Sono molte le misure, quindi accenno soltanto velocemente ad alcune. Un altro aspetto importante è quello dell'accessibility manager. Il manager dell'accessibilità e il manager della disabilità: molti comuni fanno fare all'uno quello che dovrebbe fare l'altro. Ci si occupa giustamente dell'integrazione del disabile, per esempio, nel mondo del lavoro. Noi speriamo che vengano approvate tutte le norme e rese attuali, anche quelle del Jobs Act e le norme di integrazione lavorativa dei portatori di disabilità che sappiamo essere, anche queste, molto rallentate nel nostro Paese e a macchia di leopardo. Ma il manager dell'accessibilità fa un'altra cosa, fa una progettazione non a silos dell'accessibilità urbana della città e quindi deve lavorare in modo orizzontale nelle varie materie che riguardano proprio la parte urbanistica, architettonica e di progettazione.

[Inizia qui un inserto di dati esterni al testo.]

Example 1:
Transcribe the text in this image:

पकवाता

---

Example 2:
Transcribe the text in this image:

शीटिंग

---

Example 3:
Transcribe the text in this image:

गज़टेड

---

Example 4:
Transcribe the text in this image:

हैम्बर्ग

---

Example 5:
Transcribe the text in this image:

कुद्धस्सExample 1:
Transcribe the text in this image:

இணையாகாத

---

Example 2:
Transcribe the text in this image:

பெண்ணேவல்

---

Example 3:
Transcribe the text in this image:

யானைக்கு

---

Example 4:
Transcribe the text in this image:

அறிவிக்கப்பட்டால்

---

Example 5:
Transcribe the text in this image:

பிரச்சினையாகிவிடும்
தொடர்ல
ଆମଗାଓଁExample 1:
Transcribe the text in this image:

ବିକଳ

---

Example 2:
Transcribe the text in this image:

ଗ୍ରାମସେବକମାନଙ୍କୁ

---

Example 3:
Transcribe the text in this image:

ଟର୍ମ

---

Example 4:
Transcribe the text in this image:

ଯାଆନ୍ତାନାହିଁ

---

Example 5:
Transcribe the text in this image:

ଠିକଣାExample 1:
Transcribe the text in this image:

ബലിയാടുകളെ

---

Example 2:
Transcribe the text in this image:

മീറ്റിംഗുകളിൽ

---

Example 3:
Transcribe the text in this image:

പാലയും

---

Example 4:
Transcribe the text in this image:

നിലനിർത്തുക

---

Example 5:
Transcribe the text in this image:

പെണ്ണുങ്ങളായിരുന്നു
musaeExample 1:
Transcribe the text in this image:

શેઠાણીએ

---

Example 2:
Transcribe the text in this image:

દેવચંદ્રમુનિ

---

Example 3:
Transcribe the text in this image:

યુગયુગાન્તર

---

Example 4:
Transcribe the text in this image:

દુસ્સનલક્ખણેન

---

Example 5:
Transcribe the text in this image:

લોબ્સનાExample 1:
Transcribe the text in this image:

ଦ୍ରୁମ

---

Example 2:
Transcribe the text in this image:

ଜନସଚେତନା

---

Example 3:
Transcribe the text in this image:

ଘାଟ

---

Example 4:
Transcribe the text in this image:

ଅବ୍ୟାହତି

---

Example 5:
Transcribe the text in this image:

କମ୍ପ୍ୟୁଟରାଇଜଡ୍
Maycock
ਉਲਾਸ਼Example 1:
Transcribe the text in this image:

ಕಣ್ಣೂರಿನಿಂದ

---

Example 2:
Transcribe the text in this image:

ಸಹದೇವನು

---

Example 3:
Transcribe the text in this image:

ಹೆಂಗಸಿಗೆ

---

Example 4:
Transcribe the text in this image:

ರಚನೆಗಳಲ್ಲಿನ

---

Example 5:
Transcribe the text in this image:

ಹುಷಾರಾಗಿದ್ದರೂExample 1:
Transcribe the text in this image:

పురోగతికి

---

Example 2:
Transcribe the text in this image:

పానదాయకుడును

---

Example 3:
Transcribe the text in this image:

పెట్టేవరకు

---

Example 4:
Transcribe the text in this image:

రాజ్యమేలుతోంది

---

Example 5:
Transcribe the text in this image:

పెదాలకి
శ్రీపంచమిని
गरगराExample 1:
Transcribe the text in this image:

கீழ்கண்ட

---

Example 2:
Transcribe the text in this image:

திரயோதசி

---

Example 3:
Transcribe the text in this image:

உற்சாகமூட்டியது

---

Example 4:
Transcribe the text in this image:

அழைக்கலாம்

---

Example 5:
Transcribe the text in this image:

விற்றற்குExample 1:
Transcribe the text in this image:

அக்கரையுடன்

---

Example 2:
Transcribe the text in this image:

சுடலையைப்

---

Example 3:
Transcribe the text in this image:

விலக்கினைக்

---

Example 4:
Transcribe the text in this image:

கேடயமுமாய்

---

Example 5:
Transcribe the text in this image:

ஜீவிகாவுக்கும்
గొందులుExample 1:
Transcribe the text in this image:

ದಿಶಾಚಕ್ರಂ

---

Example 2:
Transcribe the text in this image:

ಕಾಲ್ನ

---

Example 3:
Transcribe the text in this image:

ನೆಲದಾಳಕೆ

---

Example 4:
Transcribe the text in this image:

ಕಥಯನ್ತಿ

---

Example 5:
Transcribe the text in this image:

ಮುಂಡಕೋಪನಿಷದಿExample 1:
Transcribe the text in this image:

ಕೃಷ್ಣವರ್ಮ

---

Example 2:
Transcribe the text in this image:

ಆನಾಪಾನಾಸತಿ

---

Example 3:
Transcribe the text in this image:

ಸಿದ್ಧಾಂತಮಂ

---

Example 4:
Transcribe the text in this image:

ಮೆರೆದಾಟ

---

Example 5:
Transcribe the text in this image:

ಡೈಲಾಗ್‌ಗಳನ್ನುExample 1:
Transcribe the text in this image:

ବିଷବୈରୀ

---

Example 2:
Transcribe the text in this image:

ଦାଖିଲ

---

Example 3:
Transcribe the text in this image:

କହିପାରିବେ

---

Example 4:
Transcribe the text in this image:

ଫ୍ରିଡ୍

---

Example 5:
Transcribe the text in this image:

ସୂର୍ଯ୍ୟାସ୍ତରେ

Ho citato solo questa, Presidente, tra le tante questioni. Certamente, alla luce delle cose che stiamo dicendo in questa mozione, abbiamo anche la necessità di rifare un testo unico sulla materia e, quindi, di rivedere un po' anche la varia stratificazione di norme che c'è stata in questi anni, per rendere questa disciplina sempre più operativa, disancorarla da incagli burocratici e facilitare così la vita dei nostri cittadini ma anche quella degli operatori, che devono applicare queste norme spesso in contraddizione tra di loro o con ampi spazi di vulnerabilità, chiamiamola così, nelle varie amministrazioni.